Suppiah S, Ching S M, Nordin A J, Vinjamuri S
Universiti Putra Malaysia, Faculty of Medicine, Department of Family Medicine, Serdang, Malaysia.
Universiti Putra Malaysia, Faculty of Medicine, Centre for Diagnostic Nuclear Imaging, Serdang, Malaysia.
Med J Malaysia. 2018 Jun;73(3):141-146.
Imaging such as Tc99m-HMPAO single photon emission computed tomography (SPECT), and positron emission tomography/ computed tomography (PET/CT) amyloid scans are used to aid the diagnosis of Alzheimer's disease (AD).
We aimed to correlate the ability of these modalities to differentiate Probable AD and Possible AD using the clinical diagnosis as a gold standard. We also investigated the correlation of severity of amyloid deposit in the brain with the diagnosis of AD.
A retrospective study of 47 subjects (17 Probable AD and 30 Possible AD) who were referred for PET/CT amyloid scans to our centre was conducted. Hypoperfusion in the temporo-parietal lobes on Tc99m-HMPAO SPECT and loss of grey-white matter contrast in cortical regions on PET/CT Amyloid scans indicating the presence of amyloid β deposit were qualitatively interpreted as positive for AD. SPECT and PET/CT were also read in combination (Combo reading).
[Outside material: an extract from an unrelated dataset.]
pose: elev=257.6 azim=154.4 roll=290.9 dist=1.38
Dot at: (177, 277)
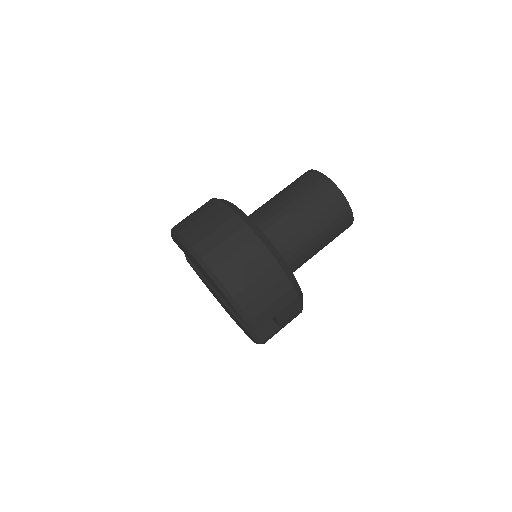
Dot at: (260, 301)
The severity of amyloid β deposit was semiquantitatively assessed in a visual binary method using a scale of Grade 0-4. The severity of amyloid β deposit was assessed in a visual binary method and a semi-quantitative method using a scale of Grade 0-4.
There was significant correlation of Tc99m-HMPAO SPECT, PET/CT amyloid findings and Combo reading with AD. The sensitivity, specificity, PPV and NPV were 87.5%, 73.7%, 58.3% and 93.3% (SPECT); 62.5%, 77.4%, 58.8% and 80.0% (PET/CT) and 87.5%, 84.2%, 70.0% and 30.0% (Combo reading) respectively. The grade of amyloid deposition was not significantly correlated with AD (Spearman's correlation, p=0.687).
There is an incremental benefit in utilizing PET/CT amyloid imaging in cases with atypical presentation and indeterminate findings on conventional imaging of Alzheimer's disease.
诸如锝99m - HMPAO单光子发射计算机断层扫描(SPECT)以及正电子发射断层扫描/计算机断层扫描(PET/CT)淀粉样蛋白扫描等成像技术被用于辅助阿尔茨海默病(AD)的诊断。
我们旨在以临床诊断作为金标准,关联这些检查方式鉴别可能的AD和疑似的AD的能力。我们还研究了脑内淀粉样蛋白沉积的严重程度与AD诊断之间的相关性。
对47名被转诊至我们中心进行PET/CT淀粉样蛋白扫描的受试者(17名可能的AD患者和30名疑似的AD患者)进行了一项回顾性研究。将锝99m - HMPAO SPECT上颞顶叶的灌注不足以及PET/CT淀粉样蛋白扫描上皮质区域灰白质对比度的丧失(表明存在淀粉样β蛋白沉积)定性解释为AD阳性。SPECT和PET/CT也进行联合解读(联合解读)。使用0 - 4级量表,通过视觉二分法对淀粉样β蛋白沉积的严重程度进行半定量评估。淀粉样β蛋白沉积的严重程度通过视觉二分法和使用0 - 4级量表的半定量方法进行评估。
锝99m - HMPAO SPECT、PET/CT淀粉样蛋白检查结果以及联合解读与AD之间存在显著相关性。敏感性、特异性、阳性预测值和阴性预测值分别为87.5%、73.7%、58.3%和93.3%(SPECT);62.5%、77.4%、58.8%和80.0%(PET/CT)以及87.5%、84.2%、70.0%和30.0%(联合解读)。淀粉样蛋白沉积分级与AD无显著相关性(斯皮尔曼相关性,p = 0.687)。
对于阿尔茨海默病非典型表现且传统成像结果不确定的病例,使用PET/CT淀粉样蛋白成像具有额外的益处。